Title: A Comparison of Ensemble Strategies for Flash Flood Forecasting: The 12 October 2007 Case Study in Valencia, Spain
Abstract: On 12 October 2007, several flash floods affected the
Valencia region, eastern Spain, with devastating impacts in terms
of human, social, and economic losses. An enhanced modeling
and forecasting of these extremes, which can provide a tangible
basis for flood early warning procedures and mitigation measures
over the Mediterranean, is one of the fundamental motivations of
the international Hydrological Cycle in the Mediterranean
Experiment (HyMeX) program. The predictability bounds set by
multiple sources of hydrological and meteorological uncertainty
require their explicit representation in hydrometeorological
forecasting systems. By including local convective precipitation
systems, short-range ensemble prediction systems (SREPSs) provide
a state-of-the-art framework to generate quantitative discharge
forecasts and to cope with different sources of external-scale
(i.e., external to the hydrological system) uncertainties.

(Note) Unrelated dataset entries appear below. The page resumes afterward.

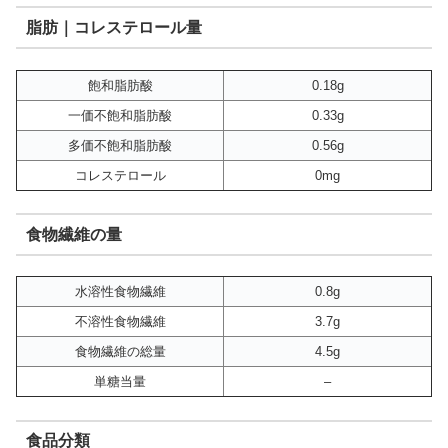
脂肪｜コレステロール量
飽和脂肪酸
0.18g
一価不飽和脂肪酸
0.33g
多価不飽和脂肪酸
0.56g
コレステロール
0mg
食物繊維の量
水溶性食物繊維
0.8g
不溶性食物繊維
3.7g
食物繊維の総量
4.5g
単糖当量
–
食品分類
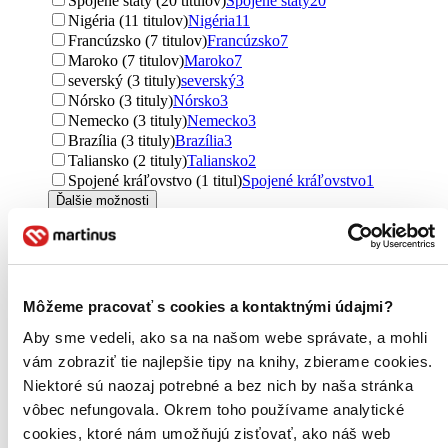
Spojené štáty (20 titulov)
Spojené štáty
20
Nigéria (11 titulov)
Nigéria
11
Francúzsko (7 titulov)
Francúzsko
7
Maroko (7 titulov)
Maroko
7
severský (3 tituly)
severský
3
Nórsko (3 tituly)
Nórsko
3
Nemecko (3 tituly)
Nemecko
3
Brazília (3 tituly)
Brazília
3
Taliansko (2 tituly)
Taliansko
2
Spojené kráľovstvo (1 titul)
Spojené kráľovstvo
1
Ďalšie možnosti
Útvar
romány (158 titulov)
romány
158
príručky (24 titulov)
príručky
24
poviedky (22 titulov)
poviedky
22
Môžeme pracovať s cookies a kontaktnými údajmi?
učebnice (6 titulov)
učebnice
6
Aby sme vedeli, ako sa na našom webe správate, a mohli
fejtóny (5 titulov)
fejtóny
5
úvahy (4 tituly)
úvahy
4
vám zobraziť tie najlepšie tipy na knihy, zbierame cookies.
bájky (3 tituly)
bájky
3
Niektoré sú naozaj potrebné a bez nich by naša stránka
texty (1 titul)
texty
1
vôbec nefungovala. Okrem toho používame analytické
Ďalšie možnosti
cookies, ktoré nám umožňujú zisťovať, ako náš web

The performance of three distinct hydrological ensemble
prediction systems (HEPSs) for the small-sized Serpis River
basin is examined as a support tool for early warning and
mitigation strategies. To this end, the Flash-Flood Event–Based
Spatially Distributed Rainfall–Runoff Transformation–Water Balance
(FEST-WB) model is driven by ground stations to examine the
hydrological response of this semiarid and karstic catchment
to heavy rains. The use of a multisite and novel calibration
approach for the FEST-WB parameters is necessary to cope with
the high nonlinearities emerging from the rainfall–runoff
transformation and heterogeneities in the basin response.

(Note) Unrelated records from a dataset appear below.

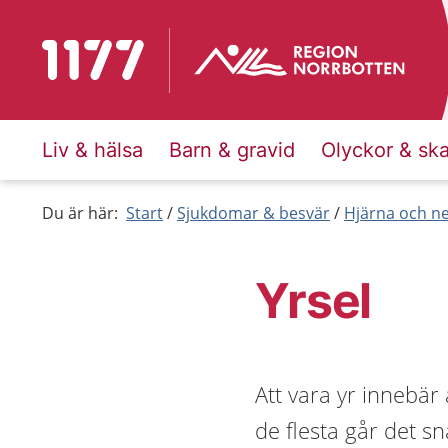
Till startsidan för 1177
Liv & hälsa
Barn & gravid
Olyckor & sk
Du är här:
Start
Sjukdomar & besvär
Hjärna och n
Yrsel
Att vara yr innebär
de flesta går det sn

After calibration, FEST-WB reproduces with remarkable accuracy
the hydrological response to intense precipitation and,
in particular, the 12 October 2007 flash flood.

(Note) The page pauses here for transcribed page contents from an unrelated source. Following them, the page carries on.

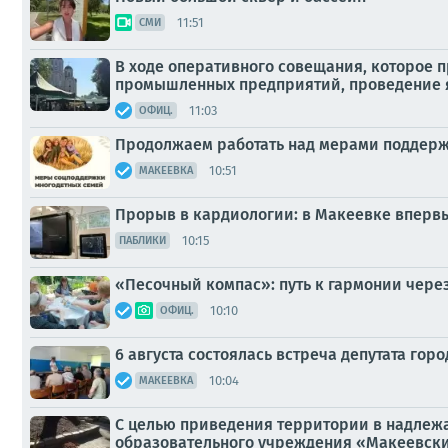
11:51
СМИ
В ходе оперативного совещания, которое 
промышленных предприятий, проведение яр
11:03
ОФИЦ.
Продолжаем работать над мерами поддерж
10:51
МАКЕЕВКА
Прорыв в кардиологии: в Макеевке вперв
10:15
ПАБЛИКИ
«Песочный компас»: путь к гармонии чере
10:10
ОФИЦ.
6 августа состоялась встреча депутата гор
10:04
МАКЕЕВКА
С целью приведения территории в надлеж
образовательного учреждения «Макеевски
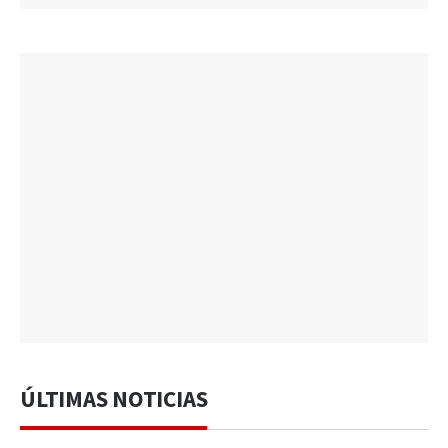
ÚLTIMAS NOTICIAS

Next, the flood predictability challenge is focused on
quantitative precipitation forecasts (QPFs).
In this regard, three SREPS generation strategies using
the WRF Model are analyzed. On the one side, two SREPSs
accounting for 1) uncertainties in the initial conditions (ICs)
and lateral boundary conditions (LBCs) and 2) physical parameterizations
are evaluated. An ensemble Kalman filter (EnKF) is also designed to
test the ability of ensemble data assimilation methods to represent
key mesoscale uncertainties from both IC and subscale processes.
Results indicate that accounting for diversity in the physical
parameterization schemes provides the best probabilistic high-resolution
QPFs for this particular flash flood event. For low to moderate
precipitation rates, EnKF and pure multiple physics approaches
render undistinguishable accuracy for the test situation at larger scales.
However, only the multiple physics QPFs properly drive the HEPS to render
the most accurate flood warning signals. That is, extreme precipitation
values produced by these convective-scale precipitation systems anchored
by complex orography are better forecast when accounting just for
uncertainties in the physical parameterizations. These findings contribute
to the identification of ensemble strategies better targeted to the most
relevant sources of uncertainty before flash flood situations over small catchments.